Gordon Woolf has written a number of books, including Newspaper Production Using PageMaker 5 and How to Start and Produce a Magazine. For information on these books, see the Worsley Press web pages, or you may e-mail Gordon Woolf.
To design for attention -- and then be sure the message is read -- several lessons can be learned from that most mundane of printed material, the newspaper. Why do newspapers tend to look like . . . well, newspapers? Because their basic design works. Readers buy the paper every day.
Many newspaper design elements which keep readers coming back every day can be applied to other media. Obviously, these design techniques can be applied to flyers and newsletters, but they can also be applied equally effectively to the web pages and CD-ROMs.
One obvious design element is the juxtaposition of picture, headline, and text. Generally, a single picture dominates the page, even though a number of other pictures may appear there as well. This picture leads the eye into the page. If this picture shows a person looking to the left, it will be placed on the right hand half of the page.
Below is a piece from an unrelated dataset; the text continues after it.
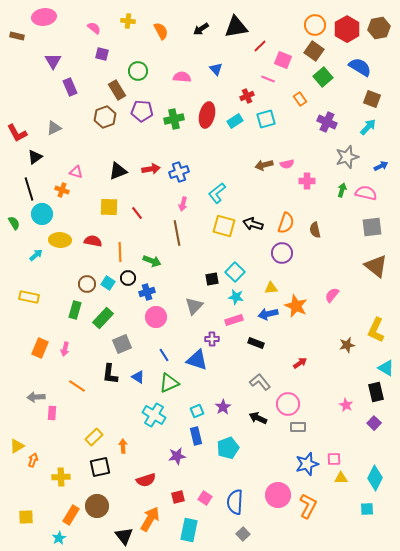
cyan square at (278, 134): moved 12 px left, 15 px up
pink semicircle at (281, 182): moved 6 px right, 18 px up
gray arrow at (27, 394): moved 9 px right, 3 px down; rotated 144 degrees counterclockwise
The picture should be placed first, although the length of any adjacent text will have some bearing on this placement.
The headline attracts and leads the eye into the story, so the text will start under the first letter of the headline unless the designer has made use of one of a limited number of other "tricks."
Note how the eye will usually be led easily into the text even though the block of words may be long. Perhaps with a drop cap and with the first paragraph set in larger type with more leading (space between the lines), the eye can be guided more easily into the rest of the story. The mass of type can be further broken up with crossheads, break-out quotes, and maybe even a sidebar (a section of the story with its own heading which breaks easily from the main text and attracts the reader).
Type columns are usually narrow to allow the eye to avoid tiring back-and-forth movement as it scans down the page. A column width of no more than six to seven words, or around 30 to 35 characters, is a good working rule.
Small type can be relatively easily read if it is in narrow columns (which is why insurance contracts and contest rules are printed in wide measure!)
When the eye reaches the end of a column, it should be led to only one place to continue -- the jump, and this should be automatic. Frequently this practice is broken, and usually by mistake. Without clearly understood jumps, all but the most committed readers will be lost.
Subsidiary heads, subheads, or break-outs which spread over more than one column can cause reader confusion by making part of the story look like a separate article.
Often embellishments to a page can seem attractive, but they can confuse the reader or distract from readability.
Before adding a drop shadow to every picture, consider whether the space required for the shadow might not be better used for a slightly larger sized picture that would be easier to see.
Recently I reached a web page which looked good at first, but as I started to read the text, the motion from a small gif file in the corner became disturbing. As I scrolled down past the gif, I realized the background display in a column at the side appeared to be moving the other way -- clever, but I just couldn't read on.
Backgrounds behind text can be equally disturbing. Basic newspaper design calls for reverses and tints to be used sparingly. Many papers have not only limits per page, but also total limits for any issue. However, if you do have type in reverse or on a tint, it must be bold, and it must be a size or two larger than normal body text.
Black on yellow is easy to read -- maybe even easier than black on white -- but black on red soon tires the reader, and under certain lighting just cannot be read at all.
So, by all means experiment, but let one rule apply above all others if you want your design to be read -- keep it simple!